:: Source excerpt ::

§ §

EX-99.1 2 pressrelease.htm PRESS RELEASE 4TH QTR 09 EARN RELEASE pressrelease.htm

Exhibit 99.1 Press Release dated February 17, 2010

FOR IMMEDIATE RELEASE                                                                                                FOR MORE INFORMATION:
       Todd Kanipe 
                                       Chief Executive Officer
                                        (270) 393-0700
 
   Citizens First Corporation Announces Fourth Quarter 2009 Results
 
BOWLING GREEN, KY – Citizens First Corporation (NASDAQ: CZFC) today reported its results of operations for the fourth quarter and year ending December 31, 2009 which include the following:

·  
For the quarter ended December 31, 2009, the Company reported a net loss before dividends to preferred shareholders of ($542,000).  Net loss available to common shareholders was ($798,000) or, ($0.41) per basic and diluted common share for the quarter ending December 31, 2009.  The quarterly operations were impacted by the branch restructuring plan announced in October, an increase in the provision for loan losses, and expenses incurred to defend the Company from the unsuccessful hostile tender offer initiated by Porter Bancorp.

·  
Net interest income for the quarter ended December 31, 2009 increased $254,000, or 9.5%, compared to the same quarter in the previous year.  Net interest income for the twelve month period ended December 31, 2009 increased $80,000, or 0.7%, compared to the previous year.

·  
The Company’s net interest margin was 3.83% for the quarter ended December 31, 2009 compared to 3.44% for the quarter ended December 31, 2008.  The Company’s net interest margin was 3.63% for the twelve months ended December 31, 2009 compared to 3.52% for the twelve months ended December 31, 2008.

·  
Provision for loan losses for the quarter ended December 31, 2009 increased $115,000, or 10.7%, for the fourth quarter of 2009 compared to the previous year.  Provision for loan losses for the twelve month period ended December 31, 2009 increased $2.8 million, or 143.4%, compared to the previous year.

§ §

:: Data supplied ::
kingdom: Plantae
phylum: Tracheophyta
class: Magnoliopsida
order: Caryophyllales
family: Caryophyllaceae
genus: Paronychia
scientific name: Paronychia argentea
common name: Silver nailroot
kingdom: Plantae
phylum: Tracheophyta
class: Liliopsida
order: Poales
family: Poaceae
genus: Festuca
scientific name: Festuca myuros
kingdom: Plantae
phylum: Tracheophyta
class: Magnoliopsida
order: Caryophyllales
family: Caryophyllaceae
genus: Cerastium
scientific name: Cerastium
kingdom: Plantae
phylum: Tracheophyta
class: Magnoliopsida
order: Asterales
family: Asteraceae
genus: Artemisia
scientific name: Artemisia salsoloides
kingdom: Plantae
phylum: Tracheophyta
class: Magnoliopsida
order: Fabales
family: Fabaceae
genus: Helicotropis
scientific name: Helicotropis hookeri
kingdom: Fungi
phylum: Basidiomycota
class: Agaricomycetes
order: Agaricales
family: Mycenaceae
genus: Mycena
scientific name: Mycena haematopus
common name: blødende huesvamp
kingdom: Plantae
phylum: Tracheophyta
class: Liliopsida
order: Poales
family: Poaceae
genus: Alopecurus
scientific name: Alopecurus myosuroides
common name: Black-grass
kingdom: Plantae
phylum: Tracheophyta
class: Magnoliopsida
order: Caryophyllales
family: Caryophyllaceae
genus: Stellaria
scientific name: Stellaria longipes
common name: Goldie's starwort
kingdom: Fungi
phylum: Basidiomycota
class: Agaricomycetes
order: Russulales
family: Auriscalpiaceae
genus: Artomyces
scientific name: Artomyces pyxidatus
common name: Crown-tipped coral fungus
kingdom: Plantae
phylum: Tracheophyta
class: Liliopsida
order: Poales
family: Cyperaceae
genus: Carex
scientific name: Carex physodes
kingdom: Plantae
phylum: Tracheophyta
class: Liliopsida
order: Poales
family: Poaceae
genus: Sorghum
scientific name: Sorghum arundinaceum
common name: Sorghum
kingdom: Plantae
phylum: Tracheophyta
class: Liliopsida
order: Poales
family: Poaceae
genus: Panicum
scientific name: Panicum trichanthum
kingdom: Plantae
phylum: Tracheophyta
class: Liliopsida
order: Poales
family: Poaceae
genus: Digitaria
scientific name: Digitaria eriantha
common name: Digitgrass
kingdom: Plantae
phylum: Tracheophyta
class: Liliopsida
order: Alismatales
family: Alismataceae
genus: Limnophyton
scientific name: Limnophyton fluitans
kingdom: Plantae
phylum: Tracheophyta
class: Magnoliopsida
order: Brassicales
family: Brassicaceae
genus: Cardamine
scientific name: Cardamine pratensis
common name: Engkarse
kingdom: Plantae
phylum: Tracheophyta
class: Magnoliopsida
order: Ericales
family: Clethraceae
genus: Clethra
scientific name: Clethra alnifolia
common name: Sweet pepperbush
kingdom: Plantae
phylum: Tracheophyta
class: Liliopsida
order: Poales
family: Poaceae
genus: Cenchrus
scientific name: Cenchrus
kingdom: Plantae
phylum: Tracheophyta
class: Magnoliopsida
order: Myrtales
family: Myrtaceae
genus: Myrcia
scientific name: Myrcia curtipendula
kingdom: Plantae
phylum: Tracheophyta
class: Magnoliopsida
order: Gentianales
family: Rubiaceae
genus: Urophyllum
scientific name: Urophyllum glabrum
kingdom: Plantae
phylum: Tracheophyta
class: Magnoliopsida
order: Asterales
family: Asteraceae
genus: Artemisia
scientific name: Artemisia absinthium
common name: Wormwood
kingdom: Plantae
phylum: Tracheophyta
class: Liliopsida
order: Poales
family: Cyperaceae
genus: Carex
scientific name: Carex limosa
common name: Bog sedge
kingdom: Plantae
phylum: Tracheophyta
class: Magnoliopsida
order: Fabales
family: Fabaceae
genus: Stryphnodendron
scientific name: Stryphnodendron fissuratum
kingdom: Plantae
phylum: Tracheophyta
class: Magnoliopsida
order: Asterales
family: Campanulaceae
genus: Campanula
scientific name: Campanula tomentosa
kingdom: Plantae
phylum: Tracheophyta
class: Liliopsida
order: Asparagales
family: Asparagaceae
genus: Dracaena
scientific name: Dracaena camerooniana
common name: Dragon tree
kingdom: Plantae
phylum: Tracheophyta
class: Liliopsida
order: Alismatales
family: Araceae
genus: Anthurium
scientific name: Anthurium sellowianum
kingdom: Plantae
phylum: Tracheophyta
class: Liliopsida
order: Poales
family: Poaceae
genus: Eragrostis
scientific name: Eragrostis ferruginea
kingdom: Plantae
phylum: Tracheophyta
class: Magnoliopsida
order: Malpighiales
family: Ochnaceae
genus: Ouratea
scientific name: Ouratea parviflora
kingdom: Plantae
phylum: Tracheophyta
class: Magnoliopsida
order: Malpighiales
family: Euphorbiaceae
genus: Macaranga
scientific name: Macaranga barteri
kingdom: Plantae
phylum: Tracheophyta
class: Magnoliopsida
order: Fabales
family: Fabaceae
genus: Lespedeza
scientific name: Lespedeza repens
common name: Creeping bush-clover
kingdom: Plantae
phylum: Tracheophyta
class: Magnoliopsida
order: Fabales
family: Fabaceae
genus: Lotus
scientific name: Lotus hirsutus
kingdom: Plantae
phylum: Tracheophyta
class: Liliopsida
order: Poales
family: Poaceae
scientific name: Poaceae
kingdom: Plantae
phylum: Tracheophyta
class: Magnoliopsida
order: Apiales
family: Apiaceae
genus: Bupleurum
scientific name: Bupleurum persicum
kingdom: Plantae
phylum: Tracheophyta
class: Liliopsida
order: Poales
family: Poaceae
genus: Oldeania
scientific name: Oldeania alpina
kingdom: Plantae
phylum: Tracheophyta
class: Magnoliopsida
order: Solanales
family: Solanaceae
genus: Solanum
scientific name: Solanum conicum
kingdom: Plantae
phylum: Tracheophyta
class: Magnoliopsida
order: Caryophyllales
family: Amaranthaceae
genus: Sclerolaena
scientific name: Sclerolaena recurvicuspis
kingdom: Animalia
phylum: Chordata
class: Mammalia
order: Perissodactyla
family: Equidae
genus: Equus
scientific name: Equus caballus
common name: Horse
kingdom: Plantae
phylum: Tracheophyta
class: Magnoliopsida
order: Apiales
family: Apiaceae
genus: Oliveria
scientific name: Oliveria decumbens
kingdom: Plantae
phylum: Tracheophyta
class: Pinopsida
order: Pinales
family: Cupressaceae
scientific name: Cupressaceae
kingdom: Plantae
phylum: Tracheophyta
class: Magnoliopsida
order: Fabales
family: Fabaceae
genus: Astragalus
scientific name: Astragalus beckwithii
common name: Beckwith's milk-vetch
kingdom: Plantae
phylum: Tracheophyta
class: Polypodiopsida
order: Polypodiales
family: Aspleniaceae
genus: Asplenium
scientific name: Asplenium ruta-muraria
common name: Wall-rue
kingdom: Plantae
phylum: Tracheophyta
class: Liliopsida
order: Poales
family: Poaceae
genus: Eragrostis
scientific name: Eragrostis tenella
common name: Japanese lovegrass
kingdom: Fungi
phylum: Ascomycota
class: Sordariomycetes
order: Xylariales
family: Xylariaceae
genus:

§ §

:: Work to complete ::
(a) Name every factor that the Citizens First press release says affected the company's operations for the quarter ended December 31, 2009.
(b) Extend the Citizens First press release on fourth quarter 2009 results by writing what follows its final sentence.

:: Solved problems ::
(a)
- The branch restructuring plan announced in October
- An increase in the provision for loan losses
- Expenses incurred to defend the Company from the unsuccessful hostile tender offer initiated by Porter Bancorp

(b)
·  
Total deposits increased to $288.5 million at December 31, 2009 compared to $273.0 million at December 31, 2008, while total loans declined to $263.9 million at December 31, 2009 compared to $271.7 million at December 31, 2008.

·  
For the twelve months ending December 31, 2009, the Company reported a net loss before dividends to preferred shareholders of $(1.6) million.  Net loss available to common shareholders was $(2.6) million or $(1.32) per basic and diluted common share for the twelve months ended December 31, 2009.

Todd Kanipe, President and CEO, stated “The fourth quarter was a challenging time for the company.  On October 20, we announced a plan designed to streamline branch delivery and significantly reduce operating expenses in order to improve financial performance and enhance shareholder value.  On October 23, Porter Bancorp publicly announced a hostile tender offer to acquire control of Citizens First.  The offer was ultimately withdrawn by Porter on December 14; however, not before Citizens First incurred additional fourth quarter expenses of approximately $350,000 defending against this unsolicited tender offer.”

1

Kanipe continued, “Despite the distraction and additional costs related to Porter’s hostile attempt, management moved forward with the implementation of its plan, including:  the closing of three branches, a 20% reduction in staffing, and the reorganizing of its administrative services.  These actions resulted in charges of approximately $300,000 in the fourth quarter, but we expect these changes will reduce operating expenses by approximately $800,000 in 2010.”

“During the fourth quarter we expanded the focus of our profit improvement efforts to a complete review of the income statement,” Kanipe added.  “In addition to the expense reductions announced in October, we instituted more disciplined loan floor pricing and adjusted our deposit charges and waiver policy.  We expect these changes to have a positive impact in the first quarter and build throughout the year.”

Net interest income for the quarter ended December 31, 2009 increased $254,000, or 9.5%, compared to the previous year.  Net interest income for the twelve month period ended December 31, 2009 increased $80,000, or 0.7%, compared to the previous year.  This increase in net interest income was impacted by a reduction in interest expense which exceeded the reduction in interest income.  The prime rate remained stable throughout 2009 at 3.25%, and both loans and deposits renewed at lower rates throughout the year.

Non-interest income for the three months ended December 31, 2009 decreased $17,000, or 2.5%, compared to the three months ended December 31, 2008, primarily due to a reduction in deposit service charges.  Non-interest income for the twelve months ended December 31, 2009 increased $163,000, or 5.7%, compared to the twelve months ended December 31, 2008.  The primary increase in non-interest income is due to a $361,000 gain recognized on securities sold during the second quarter of 2009, partially offset by a $243,000 decline in deposit service charges.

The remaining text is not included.